IRS tax return scams are nothing new. While there’s been a small decrease in the number of fraud investigations launched by the IRS in 2017 compared to earlier years, they remain an annoying issue for taxpayers every March and April. Scammer will pose as another person, file taxes on their behalf, and claim their tax refund. They will often phish unsuspecting consumers by phone or email. This tricks them into revealing personal information so they can impersonate them. Remember, the IRS does not notify people by phone, so if you get a call claiming to be from an angry IRS rep, it’s a fake. But, as annoying as these scams can be, they aren’t the most worrisome issue facing taxpayers.
A more serious problem in 2018 is that hackers may already have bought or stolen your Social Security Number (SSN) from one of the many data breaches over the past few years. There have been enough major data breaches like Yahoo and Equifax that involves SSNs that they should no longer be considered secure. Criminals can buy and sell personal info on the Dark Web, and data dumps from old hacks are often released for free or for extremely cheap after enough time has passed. This means that the SSNs from a single data breach can spread far and wide on the underground internet and could be in the hands of many different malicious actors.
The IRS has begun to address this problem.
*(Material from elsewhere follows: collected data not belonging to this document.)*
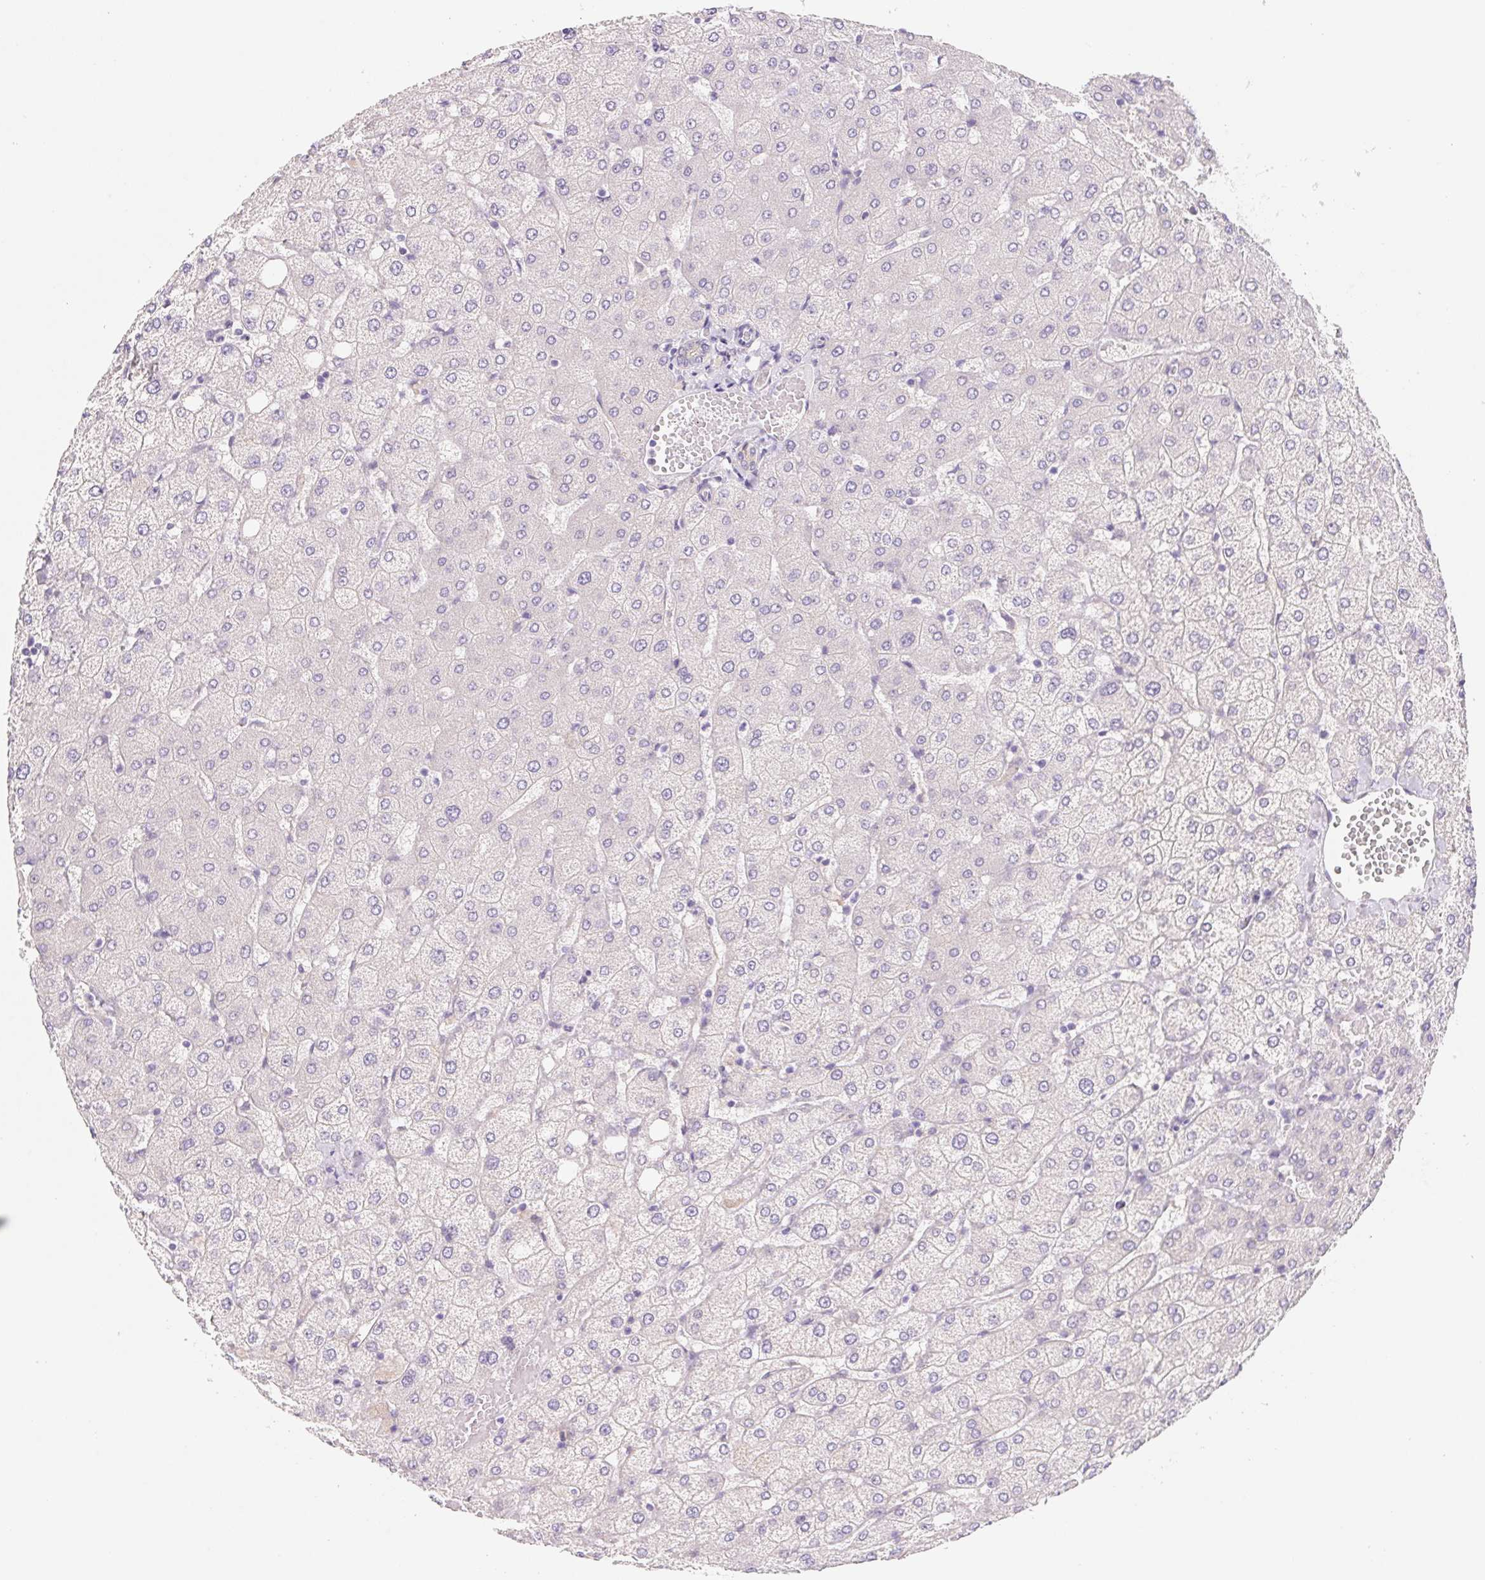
{"staining": {"intensity": "negative", "quantity": "none", "location": "none"}, "tissue": "liver", "cell_type": "Cholangiocytes", "image_type": "normal", "snomed": [{"axis": "morphology", "description": "Normal tissue, NOS"}, {"axis": "topography", "description": "Liver"}], "caption": "DAB (3,3'-diaminobenzidine) immunohistochemical staining of normal liver demonstrates no significant positivity in cholangiocytes.", "gene": "CTNND2", "patient": {"sex": "female", "age": 54}}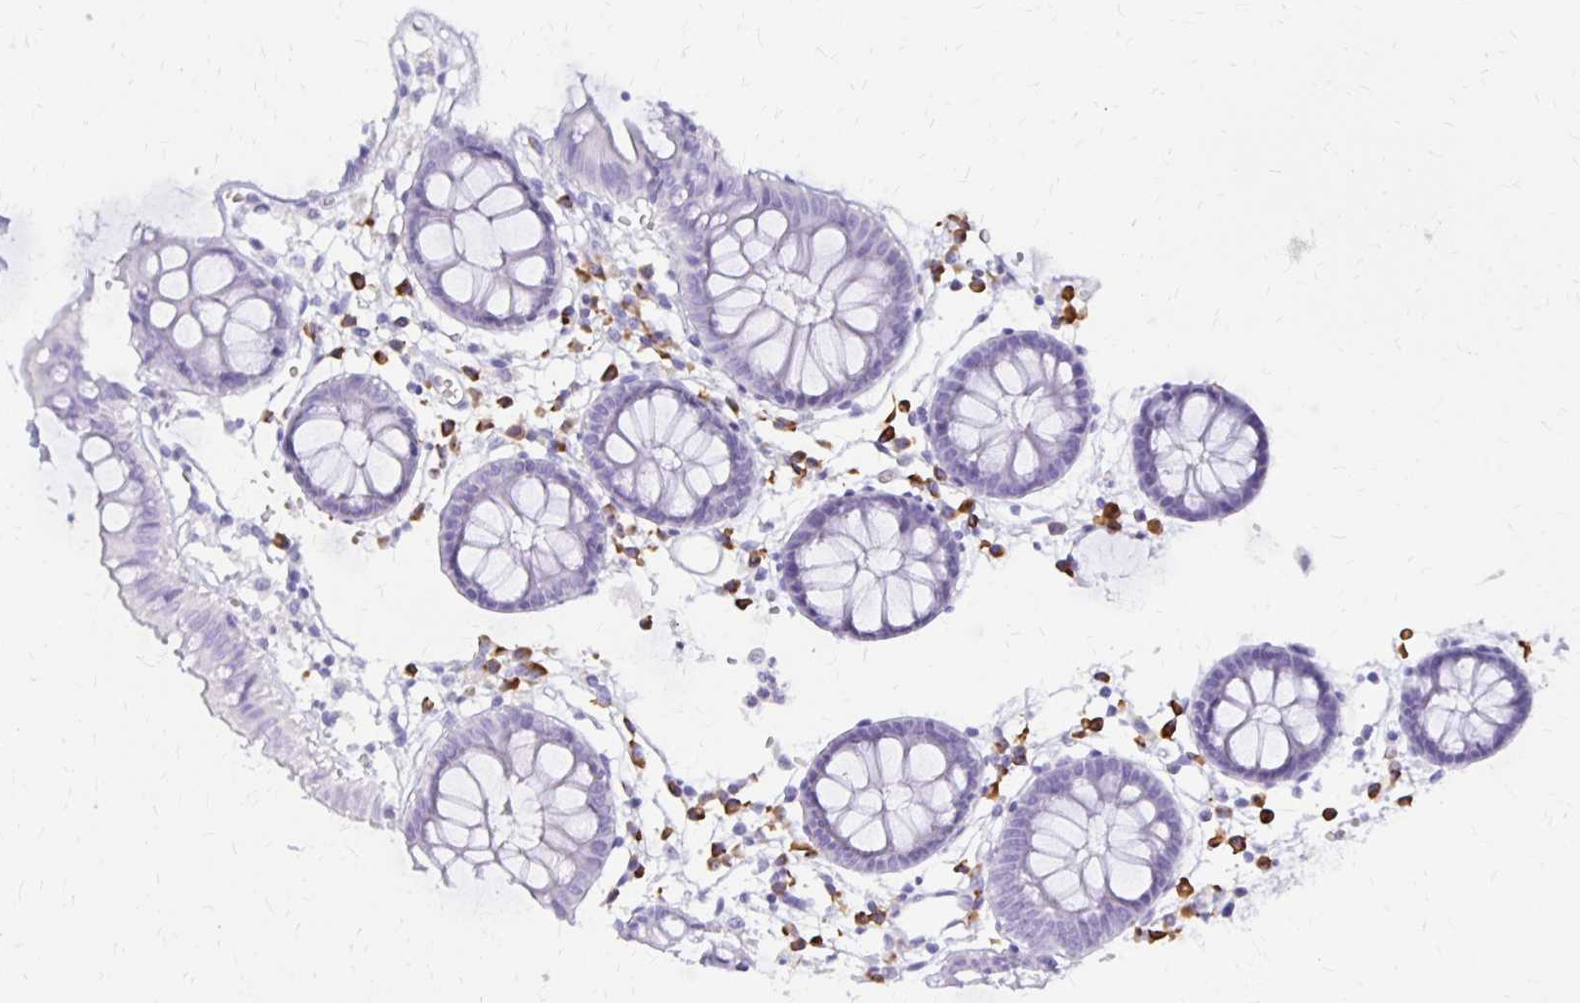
{"staining": {"intensity": "negative", "quantity": "none", "location": "none"}, "tissue": "colon", "cell_type": "Endothelial cells", "image_type": "normal", "snomed": [{"axis": "morphology", "description": "Normal tissue, NOS"}, {"axis": "topography", "description": "Colon"}], "caption": "This is an IHC photomicrograph of unremarkable colon. There is no staining in endothelial cells.", "gene": "FNTB", "patient": {"sex": "female", "age": 84}}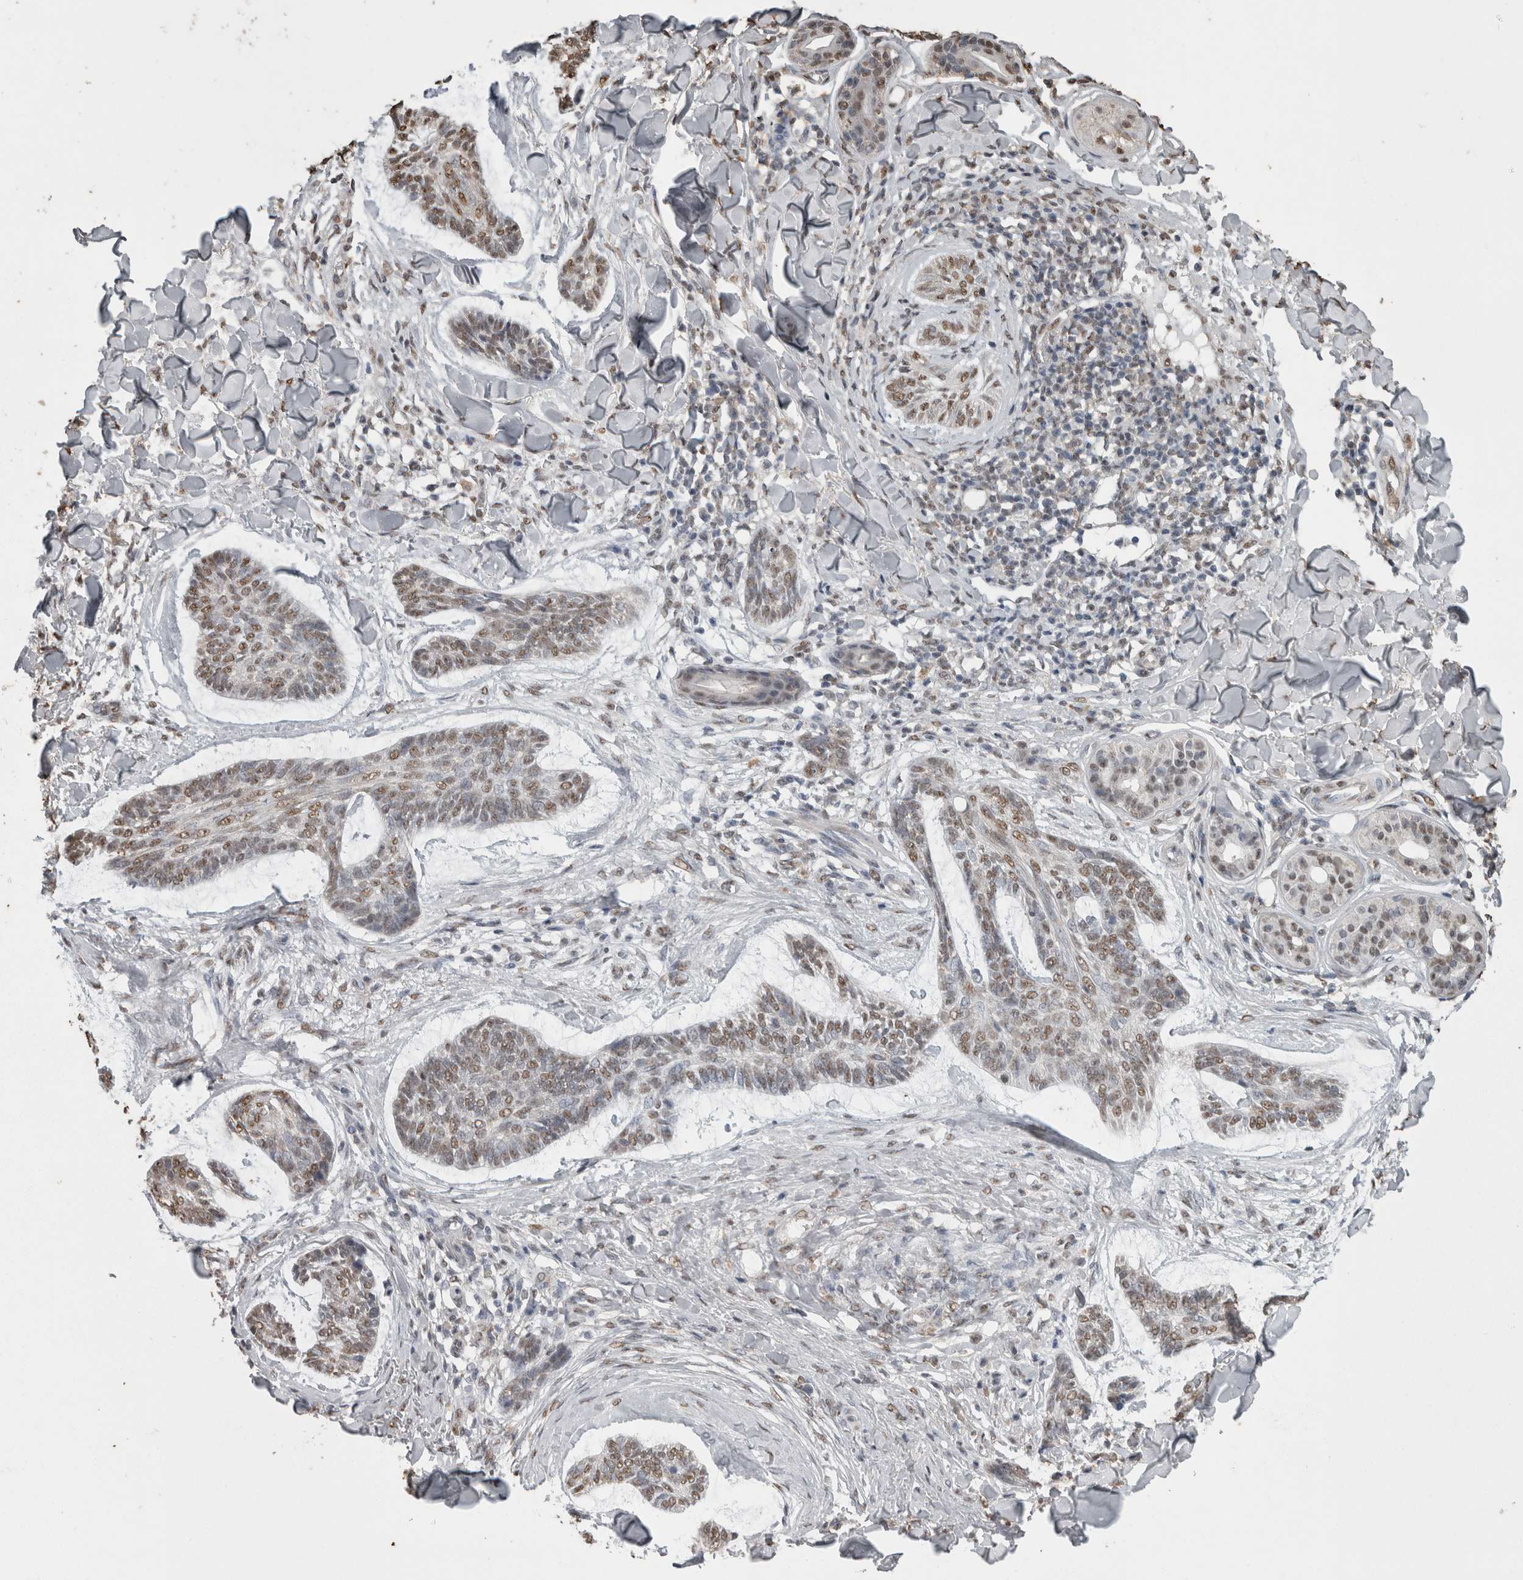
{"staining": {"intensity": "weak", "quantity": ">75%", "location": "nuclear"}, "tissue": "skin cancer", "cell_type": "Tumor cells", "image_type": "cancer", "snomed": [{"axis": "morphology", "description": "Basal cell carcinoma"}, {"axis": "topography", "description": "Skin"}], "caption": "A histopathology image of skin cancer (basal cell carcinoma) stained for a protein demonstrates weak nuclear brown staining in tumor cells. (DAB IHC, brown staining for protein, blue staining for nuclei).", "gene": "SMAD7", "patient": {"sex": "male", "age": 43}}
They offer a six-digit number called an IP PIN to select taxpayers who are at risk of their SSN being misused. This number replaces that taxpayer’s SSN when confirming their identity and can be used even if their SSN is compromised. If you have the option of signing up for one, we highly recommend doing it. This is a good short-term solution and hopefully it will be expanded.
But in the long term, the United States needs a replacement for the SSN. This replacement ID should include digital certificates. The phrase “national ID” might sound unsettling, but the reality is that a simple number is too basic of an identification method in a digital world. Estonia has a digital identity system and other countries like Singapore are moving in that direction. The only way to permanently solve the problem of tax return fraud (and other issues around stolen identities) is to use a more secure method of identification than SSNs.